Translation involves several key steps:
The ribosome attaches to the mRNA strand at a start codon (AUG).
A tRNA molecule, carrying a specific amino acid and with an anticodon (UAC) that is complementary to the start codon, binds to the mRNA.
A second tRNA molecule with an anticodon complementary to the next mRNA codon, and also carrying a specific amino acid, attaches to mRNA.
The amino acids carried by the first two tRNA molecules are linked together via a peptide bond using ATP.
The first tRNA molecule detaches from mRNA and is free to collect another amino acid for future use.
The ribosome moves along mRNA, allowing another tRNA molecule, which carries the next amino acid, to bind to the next codon on mRNA.
The process from step 4 to 6 is repeated, which elongates the polypeptide chain.
At any point during this process, two tRNA molecules can be attached to the ribosome.
The sequence continues until the ribosome reaches a stop codon on mRNA.
The completed polypeptide chain detaches from the ribosome.
Translation
3.7 ATP
3.7 ATP
What is ATP?
ATP is an important molecule involved in energy transfer within cells and is often referred to as the 'energy currency' of the cell.
You can think of it like a battery, temporarily holding energy and transferring it from one part of the cell to another.
Structure of ATP
ATP is a nucleotide derivative. It has a similar structure to the nucleotides (monomers) found in DNA and RNA.
ATP stands for adenosine triphosphate.
ATP consists of 3 parts:
Adenine - Nitrogenous base
Ribose - 5-carbon sugar
Phosphates - 3 phosphate groups
Uses of ATP in the body
ATP is used for a variety of energy-requiring processes such as:
Movement, such as muscle contraction or for sperm cells to swim.

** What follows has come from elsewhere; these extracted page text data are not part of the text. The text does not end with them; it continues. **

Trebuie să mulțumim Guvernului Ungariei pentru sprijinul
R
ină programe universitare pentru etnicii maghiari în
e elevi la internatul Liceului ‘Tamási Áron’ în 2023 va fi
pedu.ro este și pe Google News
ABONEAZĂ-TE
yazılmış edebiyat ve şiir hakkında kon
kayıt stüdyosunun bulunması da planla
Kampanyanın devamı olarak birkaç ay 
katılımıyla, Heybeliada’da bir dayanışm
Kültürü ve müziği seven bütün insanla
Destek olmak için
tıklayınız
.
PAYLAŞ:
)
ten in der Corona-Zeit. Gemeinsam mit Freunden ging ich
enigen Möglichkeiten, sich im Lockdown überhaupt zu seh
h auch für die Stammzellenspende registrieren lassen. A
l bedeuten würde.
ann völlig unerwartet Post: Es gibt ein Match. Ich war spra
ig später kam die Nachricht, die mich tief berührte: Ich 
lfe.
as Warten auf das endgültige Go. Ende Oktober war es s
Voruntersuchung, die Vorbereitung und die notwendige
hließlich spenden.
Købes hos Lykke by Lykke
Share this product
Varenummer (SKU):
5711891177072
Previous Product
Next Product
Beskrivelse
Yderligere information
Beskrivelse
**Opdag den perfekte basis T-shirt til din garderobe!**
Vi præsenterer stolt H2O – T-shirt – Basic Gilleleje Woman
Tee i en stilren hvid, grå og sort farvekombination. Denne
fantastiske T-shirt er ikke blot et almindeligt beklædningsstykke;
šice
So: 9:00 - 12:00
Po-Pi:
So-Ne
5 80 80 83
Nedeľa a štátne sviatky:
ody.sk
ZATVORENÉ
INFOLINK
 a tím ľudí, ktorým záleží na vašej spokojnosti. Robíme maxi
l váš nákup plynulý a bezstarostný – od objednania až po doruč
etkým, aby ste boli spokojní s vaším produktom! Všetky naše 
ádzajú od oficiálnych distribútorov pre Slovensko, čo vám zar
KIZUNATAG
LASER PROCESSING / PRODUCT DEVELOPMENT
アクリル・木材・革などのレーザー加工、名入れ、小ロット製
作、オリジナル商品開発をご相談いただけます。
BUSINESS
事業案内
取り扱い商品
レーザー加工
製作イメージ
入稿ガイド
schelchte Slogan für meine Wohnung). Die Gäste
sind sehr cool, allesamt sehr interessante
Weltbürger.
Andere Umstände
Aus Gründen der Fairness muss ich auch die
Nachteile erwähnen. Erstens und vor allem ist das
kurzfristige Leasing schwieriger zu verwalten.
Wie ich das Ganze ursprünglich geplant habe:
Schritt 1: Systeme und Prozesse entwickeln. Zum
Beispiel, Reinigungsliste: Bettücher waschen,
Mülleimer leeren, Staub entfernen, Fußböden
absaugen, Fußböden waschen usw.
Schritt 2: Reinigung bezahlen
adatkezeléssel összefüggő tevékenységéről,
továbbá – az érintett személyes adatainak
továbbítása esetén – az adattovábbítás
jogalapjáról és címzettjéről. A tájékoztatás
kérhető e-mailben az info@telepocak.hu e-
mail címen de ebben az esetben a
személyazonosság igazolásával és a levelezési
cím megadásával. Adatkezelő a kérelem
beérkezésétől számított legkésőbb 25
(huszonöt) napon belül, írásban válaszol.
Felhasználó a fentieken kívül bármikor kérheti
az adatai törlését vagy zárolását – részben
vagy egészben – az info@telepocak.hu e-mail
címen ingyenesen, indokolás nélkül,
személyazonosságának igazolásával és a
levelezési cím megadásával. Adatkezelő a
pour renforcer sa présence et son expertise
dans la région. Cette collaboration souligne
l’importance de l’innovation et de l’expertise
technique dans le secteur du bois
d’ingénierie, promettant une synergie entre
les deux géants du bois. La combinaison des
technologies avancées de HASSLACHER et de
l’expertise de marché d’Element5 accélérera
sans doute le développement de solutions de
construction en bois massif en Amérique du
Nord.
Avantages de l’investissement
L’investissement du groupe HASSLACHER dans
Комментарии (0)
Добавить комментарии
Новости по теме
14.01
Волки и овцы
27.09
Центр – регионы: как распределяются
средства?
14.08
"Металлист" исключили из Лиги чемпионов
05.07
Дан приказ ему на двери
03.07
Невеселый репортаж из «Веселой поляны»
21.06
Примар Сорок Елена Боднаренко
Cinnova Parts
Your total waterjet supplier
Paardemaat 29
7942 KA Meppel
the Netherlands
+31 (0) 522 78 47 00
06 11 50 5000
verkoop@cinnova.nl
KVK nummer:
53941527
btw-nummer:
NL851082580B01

Active transport of molecules against the concentration gradient, such as ions entering plant roots.
Synthesis of large molecules, such as DNA and proteins.
Secretion of substances from cells, such as releasing hormones from glands.
ATP can also activate molecules by phosphorylating them. When ATP is hydrolysed, the phosphate can be added to other molecules (such as enzymes) to make them more reactive.
ATP Reactions
ATP is broken down using a hydrolysis reaction and re-synthesised using a condensation reaction:
Hydrolysis - The addition of water to break a chemical bond between two molecules.
Condensation - The removal of water to form a chemical bond between two molecules.
The breakdown and re-synthesis of ATP is an example of a reversible reaction.
Hydrolysis of ATP to release energy
When water is added to ATP, it breaks down into adenosine diphosphate (ADP) and inorganic phosphate (Pi). This reaction is catalysed by the enzyme ATP hydrolase and releases energy for use in cells.
Condensation reaction to reform ATP
When a phosphate group and ADP join, a water molecule is released. This reaction is catalysed by the enzyme ATP synthase. This process requires energy and traps chemical energy in the bond.